### TASK TO CARRY OUT
What you return must be every line below that includes the word "chart".

○ ○ ○ ○

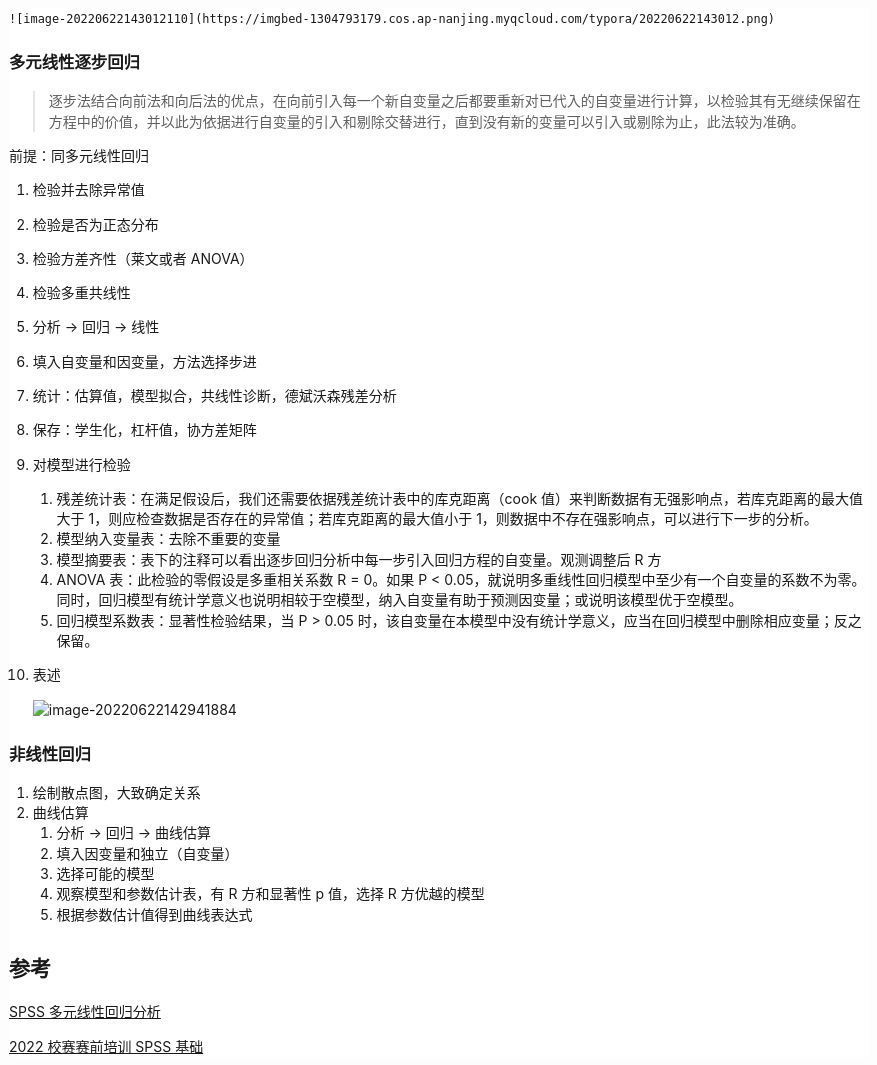     ![image-20220622143012110](https://imgbed-1304793179.cos.ap-nanjing.myqcloud.com/typora/20220622143012.png)

### 多元线性逐步回归

> 逐步法结合向前法和向后法的优点，在向前引入每一个新自变量之后都要重新对已代入的自变量进行计算，以检验其有无继续保留在方程中的价值，并以此为依据进行自变量的引入和剔除交替进行，直到没有新的变量可以引入或剔除为止，此法较为准确。

前提：同多元线性回归

1. 检验并去除异常值

2. 检验是否为正态分布

3. 检验方差齐性（莱文或者 ANOVA）

4. 检验多重共线性

5. 分析 $\rightarrow$ 回归 $\rightarrow$ 线性

6. 填入自变量和因变量，方法选择步进

7. 统计：估算值，模型拟合，共线性诊断，德斌沃森残差分析

8. 保存：学生化，杠杆值，协方差矩阵

9. 对模型进行检验

   1. 残差统计表：在满足假设后，我们还需要依据残差统计表中的库克距离（cook 值）来判断数据有无强影响点，若库克距离的最大值大于 1，则应检查数据是否存在的异常值；若库克距离的最大值小于 1，则数据中不存在强影响点，可以进行下一步的分析。
   2. 模型纳入变量表：去除不重要的变量
   3. 模型摘要表：表下的注释可以看出逐步回归分析中每一步引入回归方程的自变量。观测调整后 R 方
   4. ANOVA 表：此检验的零假设是多重相关系数 R = 0。如果 P < 0.05，就说明多重线性回归模型中至少有一个自变量的系数不为零。同时，回归模型有统计学意义也说明相较于空模型，纳入自变量有助于预测因变量；或说明该模型优于空模型。
   5. 回归模型系数表：显著性检验结果，当 P > 0.05 时，该自变量在本模型中没有统计学意义，应当在回归模型中删除相应变量；反之保留。

10. 表述

    ![image-20220622142941884](https://imgbed-1304793179.cos.ap-nanjing.myqcloud.com/typora/20220622142941.png)

### 非线性回归

1. 绘制散点图，大致确定关系
2. 曲线估算
   1. 分析 $\rightarrow$ 回归 $\rightarrow$ 曲线估算
   2. 填入因变量和独立（自变量）
   3. 选择可能的模型
   4. 观察模型和参数估计表，有 R 方和显著性 p 值，选择 R 方优越的模型
   5. 根据参数估计值得到曲线表达式

## 参考

[SPSS 多元线性回归分析](https://mp.weixin.qq.com/s?__biz=MzUxNzAxMDY5NQ==&mid=2247483917&idx=1&sn=8c2358dbf63fa5785bc7a0d0e8937932&chksm=f99fe665cee86f73a702f1552a3589d6934e5263031624964b640521c8de71bae94838eff632&scene=178&cur_album_id=1354525438097539072#rd)

[2022 校赛赛前培训 SPSS 基础](https://www.bilibili.com/video/BV133411K7yd)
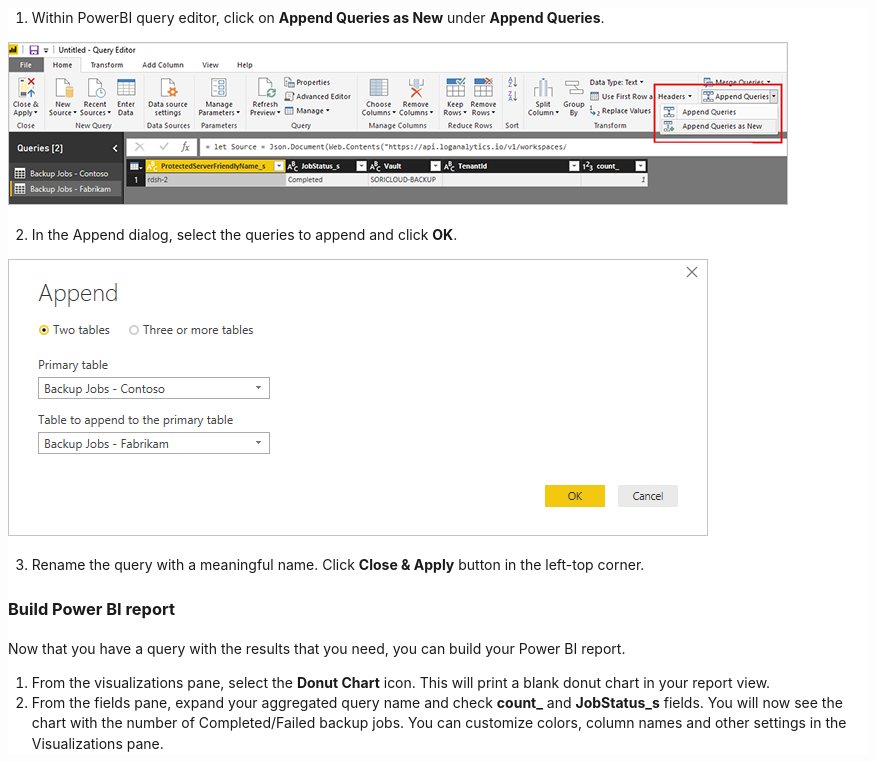 1. Within PowerBI query editor, click on **Append Queries as New** under **Append Queries**.

![Append PowerBI Queries](media/powerbi-append-queries.png)

2. In the Append dialog, select the queries to append and click **OK**.

![Append PowerBI Queries Dialog](media/powerbi-append-queries-dialog.png)

3. Rename the query with a meaningful name. Click **Close & Apply** button in the left-top corner.

### Build Power BI report

Now that you have a query with the results that you need, you can build your Power BI report.

1. From the visualizations pane, select the **Donut Chart** icon. This will print a blank donut chart in your report view.
2. From the fields pane, expand your aggregated query name and check **count_** and **JobStatus_s** fields. You will now see the chart with the number of Completed/Failed backup jobs. You can customize colors, column names and other settings in the Visualizations pane.
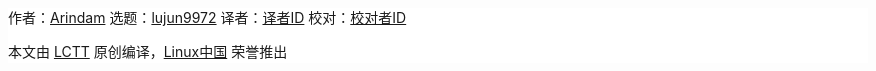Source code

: 作者：[Arindam][a]
选题：[lujun9972][b]
译者：[译者ID](https://github.com/译者ID)
校对：[校对者ID](https://github.com/校对者ID)

本文由 [LCTT](https://github.com/LCTT/TranslateProject) 原创编译，[Linux中国](https://linux.cn/) 荣誉推出

[a]: https://www.debugpoint.com/author/admin1/
[b]: https://github.com/lujun9972
[1]: https://www.debugpoint.com/tag/fedora
[2]: tmp.PKOlKcPzZd#1-check-the-version-of-dnf-installed-in-your-systems
[3]: tmp.PKOlKcPzZd#2-getting-the-help-about-dnf
[4]: tmp.PKOlKcPzZd#3-list-of-installed-and-available-packages
[5]: tmp.PKOlKcPzZd#4-repository-list-using-dnf
[6]: tmp.PKOlKcPzZd#5-display-specific-information-about-a-package
[7]: tmp.PKOlKcPzZd#6-search-for-any-package-and-details-about-it
[8]: tmp.PKOlKcPzZd#7-find-which-package-contains-a-package-value
[9]: tmp.PKOlKcPzZd#8-installing-packages-using-dnf
[10]: tmp.PKOlKcPzZd#9-installing-a-package-that-you-downloaded-manually
[11]: tmp.PKOlKcPzZd#10-reinstalling-a-package
[12]: tmp.PKOlKcPzZd#11-update-check-and-updating-your-system
[13]: tmp.PKOlKcPzZd#12-downgrading-a-package
[14]: tmp.PKOlKcPzZd#13-downgrade-or-upgrade-all-packages
[15]: tmp.PKOlKcPzZd#14-uninstall-a-package
[16]: tmp.PKOlKcPzZd#15-group-operations-using-dnf
[17]: tmp.PKOlKcPzZd#16-clean-up-your-system-using-dnf
[18]: tmp.PKOlKcPzZd#17-find-out-dnf-command-execution-history
[19]: https://www.debugpoint.com/wp-content/uploads/2022/01/dnf-installed-packages-1024x549.jpg
[20]: https://www.debugpoint.com/wp-content/uploads/2022/01/Repo-list-using-DNF-1024x549.jpg
[21]: https://www.debugpoint.com/wp-content/uploads/2022/01/Information-about-a-specific-package-using-DNF-1024x481.jpg
[22]: https://www.debugpoint.com/wp-content/uploads/2022/01/Search-for-any-package-using-DNF-1024x481.jpg
[23]: https://www.debugpoint.com/wp-content/uploads/2022/01/dnf-provides-command-example-1024x290.jpg
[24]: https://www.debugpoint.com/2020/08/how-to-switch-desktop-environment-in-fedora/
[25]: https://www.debugpoint.com/wp-content/uploads/2022/01/Downgrading-a-package-using-DNF-1024x412.jpg
[26]: https://www.debugpoint.com/wp-content/uploads/2022/01/DNF-grouplist-command-1024x541.jpg
[27]: https://www.debugpoint.com/wp-content/uploads/2022/01/Clean-up-your-system-using-DNF-1024x216.jpg
[28]: https://www.debugpoint.com/wp-content/uploads/2022/01/DNF-history-command-examples-1024x711.jpg
[29]: https://dnf.readthedocs.io/en/latest/command_ref.html
[30]: https://t.me/debugpoint
[31]: https://twitter.com/DebugPoint
[32]: https://www.youtube.com/c/debugpoint?sub_confirmation=1
[33]: https://facebook.com/DebugPoint


[#]: subject: "Essential DNF Commands for Linux Users [With Examples]"
[#]: via: "https://www.debugpoint.com/2022/01/dnf-commands-examples/"
[#]: author: "Arindam https://www.debugpoint.com/author/admin1/"
[#]: collector: "lujun9972"
[#]: translator: " "
[#]: reviewer: " "
[#]: publisher: " "
[#]: url: " "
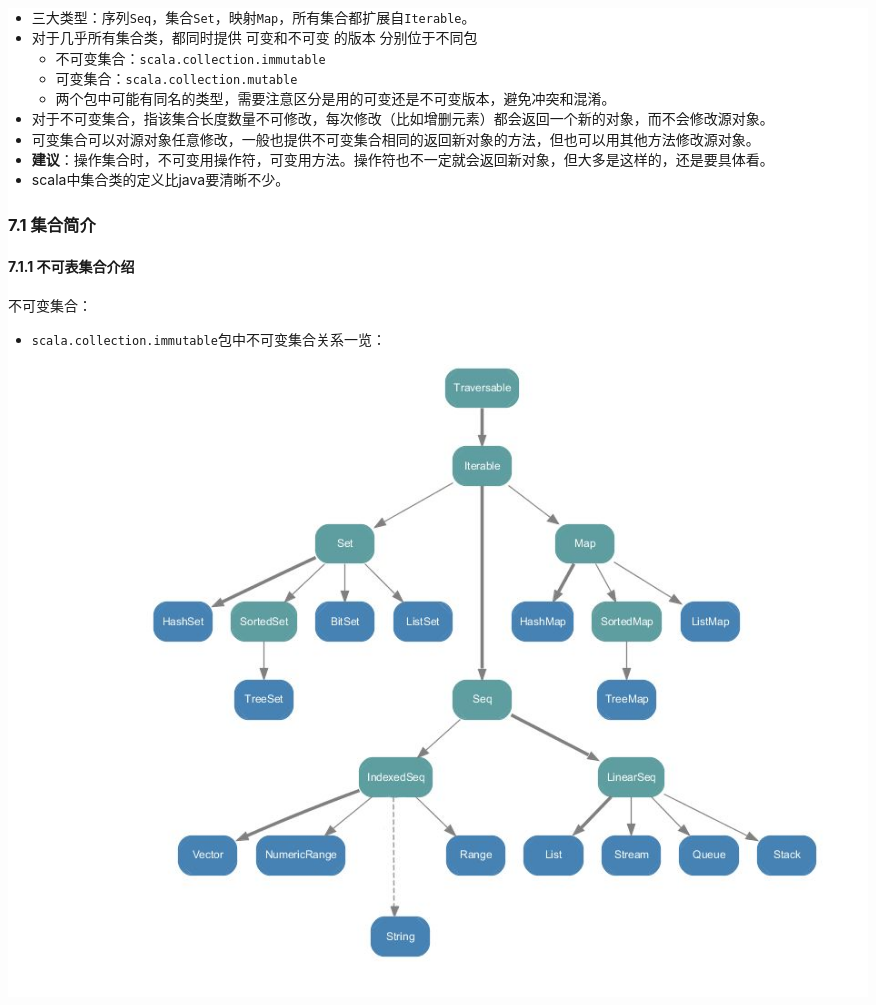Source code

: - 三大类型：序列`Seq`，集合`Set`，映射`Map`，所有集合都扩展自`Iterable`。
- 对于几乎所有集合类，都同时提供 可变和不可变 的版本 分别位于不同包
  - 不可变集合：`scala.collection.immutable`
  - 可变集合：`scala.collection.mutable`
  - 两个包中可能有同名的类型，需要注意区分是用的可变还是不可变版本，避免冲突和混淆。
- 对于不可变集合，指该集合长度数量不可修改，每次修改（比如增删元素）都会返回一个新的对象，而不会修改源对象。
- 可变集合可以对源对象任意修改，一般也提供不可变集合相同的返回新对象的方法，但也可以用其他方法修改源对象。
- **建议**：操作集合时，不可变用操作符，可变用方法。操作符也不一定就会返回新对象，但大多是这样的，还是要具体看。
- scala中集合类的定义比java要清晰不少。



### 7.1 集合简介

#### 7.1.1 不可表集合介绍

不可变集合：

- `scala.collection.immutable`包中不可变集合关系一览：

![](image\scala_image\s11.png)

○ ○ ○ ○

### EXPECTED ANSWER
1. From the visualizations pane, select the **Donut Chart** icon. This will print a blank donut chart in your report view.
2. From the fields pane, expand your aggregated query name and check **count_** and **JobStatus_s** fields. You will now see the chart with the number of Completed/Failed backup jobs. You can customize colors, column names and other settings in the Visualizations pane.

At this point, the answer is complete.